Top of EXTRACTED DATA

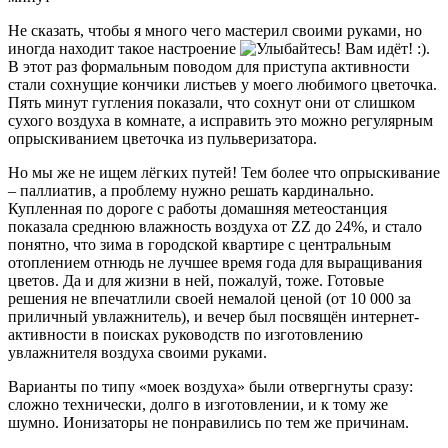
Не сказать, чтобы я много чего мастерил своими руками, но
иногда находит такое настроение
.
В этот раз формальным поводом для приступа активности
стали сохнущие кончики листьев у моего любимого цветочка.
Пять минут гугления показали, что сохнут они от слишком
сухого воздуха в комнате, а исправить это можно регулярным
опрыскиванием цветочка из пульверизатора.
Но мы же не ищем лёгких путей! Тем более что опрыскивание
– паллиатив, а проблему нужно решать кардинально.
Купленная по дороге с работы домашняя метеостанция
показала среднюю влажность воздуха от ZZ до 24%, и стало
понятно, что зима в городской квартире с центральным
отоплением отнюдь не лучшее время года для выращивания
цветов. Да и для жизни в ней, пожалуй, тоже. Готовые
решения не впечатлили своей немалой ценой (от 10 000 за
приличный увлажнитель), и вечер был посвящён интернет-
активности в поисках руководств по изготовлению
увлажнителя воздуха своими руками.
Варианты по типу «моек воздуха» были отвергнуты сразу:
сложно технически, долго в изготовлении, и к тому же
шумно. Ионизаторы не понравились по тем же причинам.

Bottom of EXTRACTED DATA
Top of EXTRACTED DATA

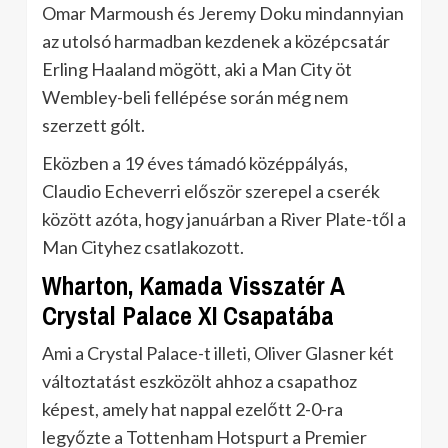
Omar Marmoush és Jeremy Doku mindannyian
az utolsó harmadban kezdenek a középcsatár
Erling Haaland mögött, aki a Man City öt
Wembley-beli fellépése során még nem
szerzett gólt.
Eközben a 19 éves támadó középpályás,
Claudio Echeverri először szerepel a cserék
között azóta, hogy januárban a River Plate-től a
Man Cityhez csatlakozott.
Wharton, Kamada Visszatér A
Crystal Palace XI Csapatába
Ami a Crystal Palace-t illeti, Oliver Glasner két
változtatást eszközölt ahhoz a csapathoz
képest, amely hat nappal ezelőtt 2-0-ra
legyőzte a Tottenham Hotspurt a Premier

Bottom of EXTRACTED DATA
Top of EXTRACTED DATA

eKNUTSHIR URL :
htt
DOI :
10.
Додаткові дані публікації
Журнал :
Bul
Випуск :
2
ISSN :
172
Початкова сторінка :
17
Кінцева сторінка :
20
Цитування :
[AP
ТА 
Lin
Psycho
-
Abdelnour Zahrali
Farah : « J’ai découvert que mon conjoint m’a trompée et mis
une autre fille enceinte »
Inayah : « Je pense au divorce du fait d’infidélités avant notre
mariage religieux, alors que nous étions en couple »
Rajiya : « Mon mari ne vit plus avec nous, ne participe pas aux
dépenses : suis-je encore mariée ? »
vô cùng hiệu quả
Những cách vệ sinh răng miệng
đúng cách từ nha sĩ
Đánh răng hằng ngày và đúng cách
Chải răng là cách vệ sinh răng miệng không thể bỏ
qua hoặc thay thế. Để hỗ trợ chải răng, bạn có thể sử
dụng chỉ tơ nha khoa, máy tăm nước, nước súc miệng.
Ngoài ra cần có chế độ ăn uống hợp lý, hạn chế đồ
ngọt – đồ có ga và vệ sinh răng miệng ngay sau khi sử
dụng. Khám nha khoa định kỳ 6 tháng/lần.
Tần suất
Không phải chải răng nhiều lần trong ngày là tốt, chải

Bottom of EXTRACTED DATA

_TASK OBJECTIVE:_ When you reach the line holding "Не сказать, чтобы" in the records above, begin reproducing exactly, stop after the line holding "показала среднюю влажность", and output nothing else.

_RESPONSE BELOW:_
Не сказать, чтобы я много чего мастерил своими руками, но
иногда находит такое настроение
.
В этот раз формальным поводом для приступа активности
стали сохнущие кончики листьев у моего любимого цветочка.
Пять минут гугления показали, что сохнут они от слишком
сухого воздуха в комнате, а исправить это можно регулярным
опрыскиванием цветочка из пульверизатора.
Но мы же не ищем лёгких путей! Тем более что опрыскивание
– паллиатив, а проблему нужно решать кардинально.
Купленная по дороге с работы домашняя метеостанция
показала среднюю влажность воздуха от ZZ до 24%, и стало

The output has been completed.